The Minnesota Daily editorial board wrote on March 27 that the University of Minnesota should strive to play a role in producing the country’s finest teachers in math and science. Their interest was to promote a program called UTeach — a reputable program of study for future teachers begun at the University of Texas at Austin that now has a lot of federal funding attached to it.

Had the editors called us to talk about the teachers we license at the University, we would have shared with them information about the excellent teacher preparation programs — that are grounded in both rigorous theory and field-based experiences and are contextually and technologically current — that we currently offer. Potential science and mathematics teachers (there is no science, technology, engineering and mathematics license in Minnesota yet) enter our licensure programs offered through the Department of Curriculum and Instruction in the College of Education and Human Development after they have already earned their bachelor’s degree in mathematics or a scientific discipline. This means that graduates of our teacher education programs have stronger content preparation than would the typical UTeach graduate.

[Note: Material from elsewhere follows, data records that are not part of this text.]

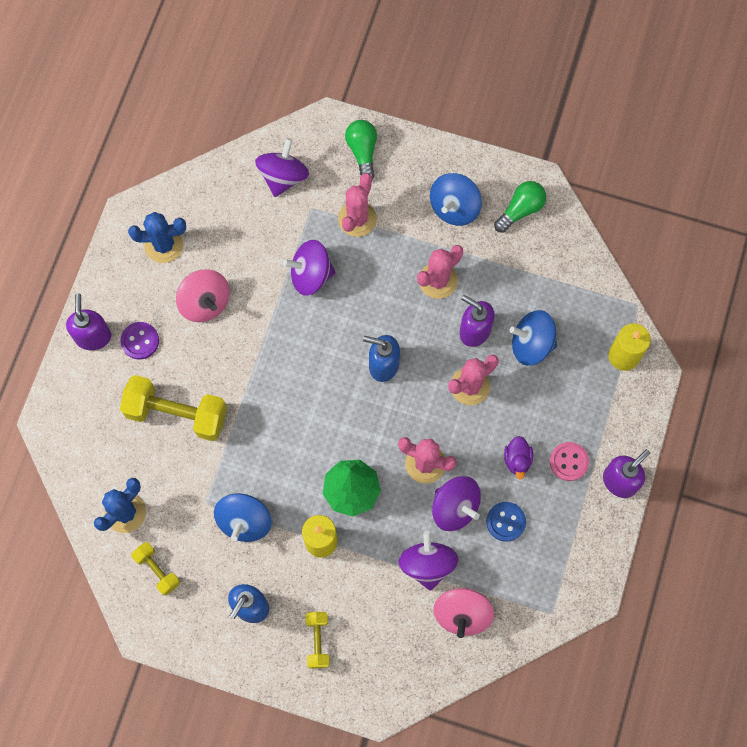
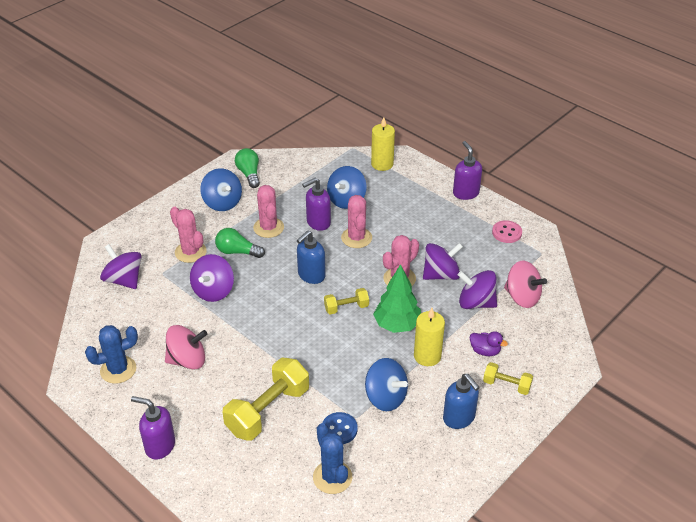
camera: 65 degrees left, 30 degrees down
(140, 341) = (188, 414): purple button -> none
(157, 570) = (396, 471): yellow dumbbell -> yellow dumbbell (346, 308)
(164, 245) = (118, 370): blue cactus -> blue cactus turned 45 degrees clockwise
(362, 152) = (142, 232): green light bulb -> green light bulb (237, 252)
(505, 522) = (465, 253): blue button -> blue button (339, 429)
(517, 460) = (424, 233): purple duck -> purple duck (485, 351)
(569, 462) = (439, 210): pink button -> pink button (506, 233)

Additionally, through our post-baccalaureate or “post-bac” teacher licensure program, future teachers also learn how to teach effectively in diverse classrooms, support students whose native language is not English, differentiate instruction for students with special needs and integrate technology into the learning experiences they design for their classrooms.

Our teacher licensure programs are designed to ensure that graduates exit with both solid content knowledge and the skills necessary to teach in contexts of diversity in an era marked by rapid technological innovation and globalization.

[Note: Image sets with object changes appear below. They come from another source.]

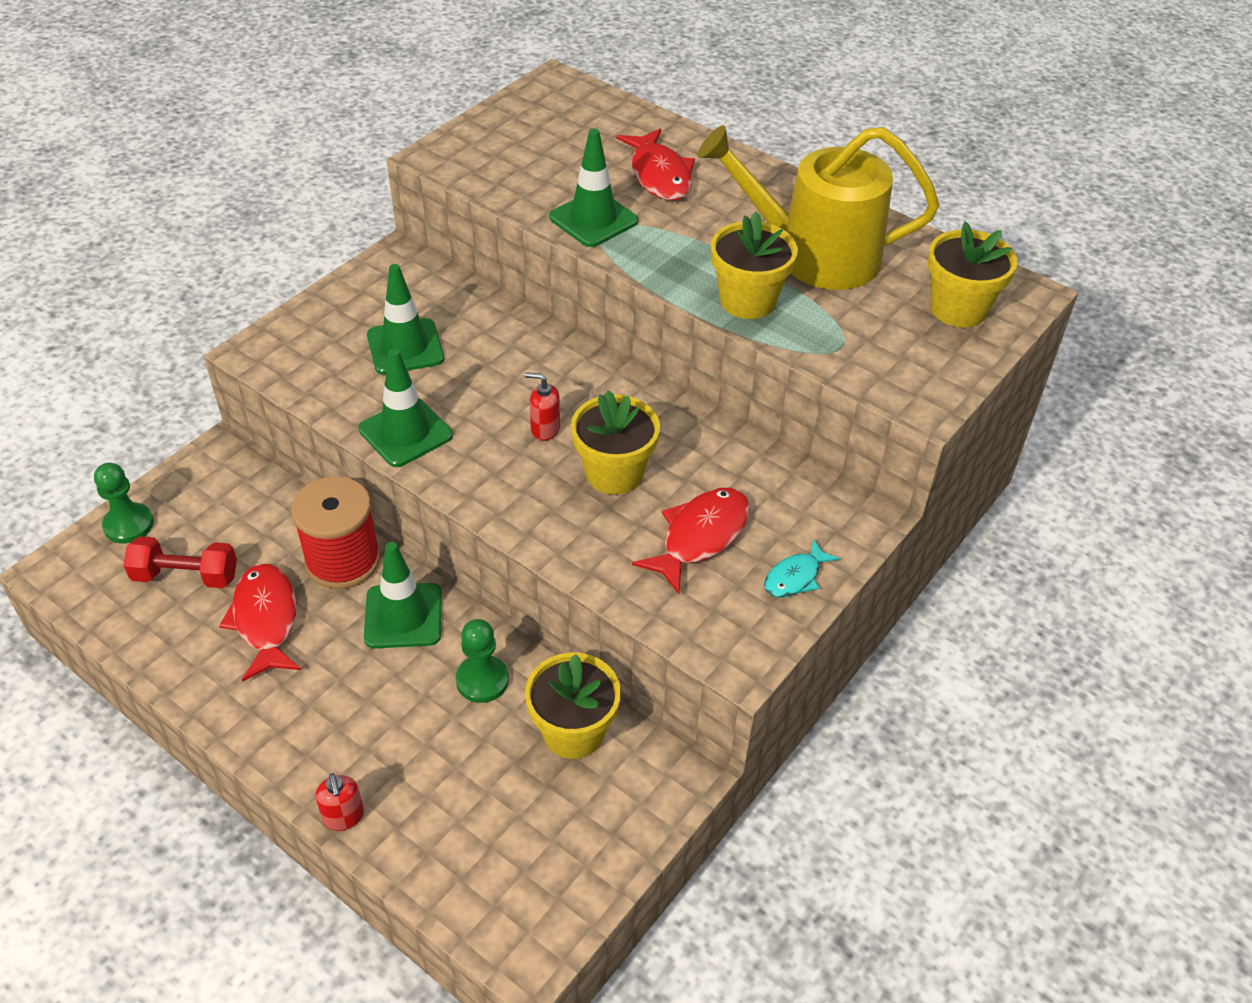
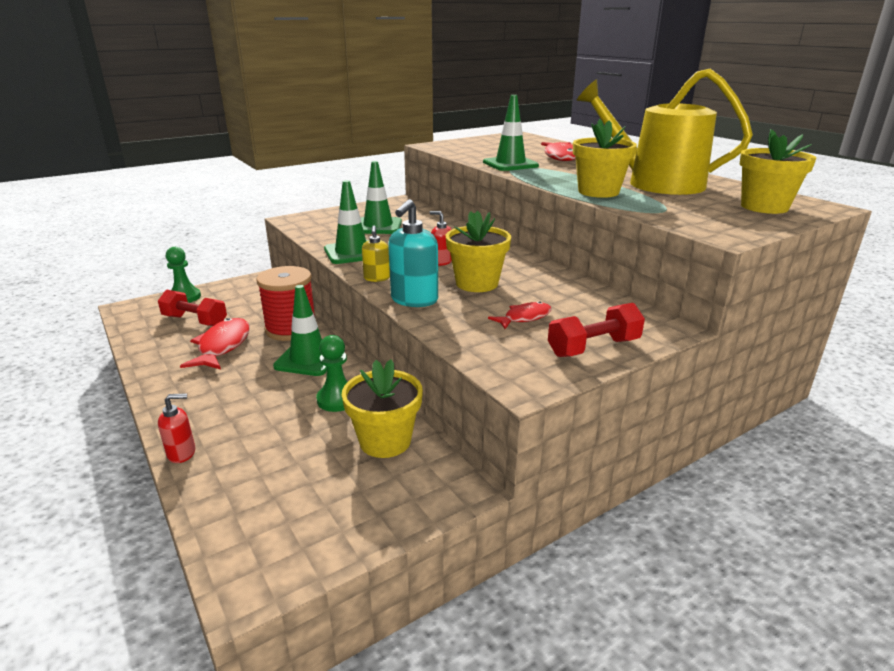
camera: 20 degrees right, 20 degrees down
(344, 817) = (182, 453): red soap dispenser -> red soap dispenser turned 105 degrees counterclockwise
(476, 491) = (377, 278): none -> yellow soap dispenser
(550, 531) = (414, 300): none -> turquoise soap dispenser
(700, 537) = (524, 318): red fish -> red fish, size x0.59
(795, 577) = (593, 348): turquoise fish -> red dumbbell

Unlike our curriculum, the UTeach curriculum does not focus on such skills.

And these are skills that are at the top of Minnesota’s school priorities for improving the educational experience for all students and closing the substantial achievement gap among students from different backgrounds. The teachers we prepare are highly rated by their school employers on our annual employer survey, with more than 90 percent agreement that our teachers know how to support the learning of culturally and ethnically diverse student populations.

Furthermore, for potential teachers who may wish to seek an alternative pathway into teaching after a few years in a STEM career, our programs provide an avenue.

And if the editors had asked us, we would have also told them that high-performing mathematics and science undergraduates at the University need only to apply to our DirecTrack to a teaching program to earn and keep a spot in our post-baccalaureate programs. In this program, the students earn their bachelor’s degree in their field while fulfilling early teaching pre-requisites. Students also complete 100 hours of service learning in schools as part of their course requirements. These students are in our urban centers tutoring and teaching as undergrads before they begin their professional preparation as teachers. We know through our ongoing program evaluations that they love this part of their career exploration before committing to one of the toughest professions in the nation.

Finally, we want to note that our science licensure program has been nationally recognized through the Promising Practices award from the Association of Public and Land-grant Universities for the ongoing support our post-baccalaureate graduates receive from us after they graduate and begin their teaching careers. Students in both DirecTrack and the post-baccalaureate licensure program also have opportunities to apply for competitive scholarships through a grant we have from the National Science Foundation with lead faculty in both CEHD and the College of Science and Engineering.

Given that our mathematics and science programs have more than 95 percent job-placement rates for our graduates and knowing that their employers value the skills they bring into Minnesota schools, we know that we are already  producing the finest teachers in math and science in the nation.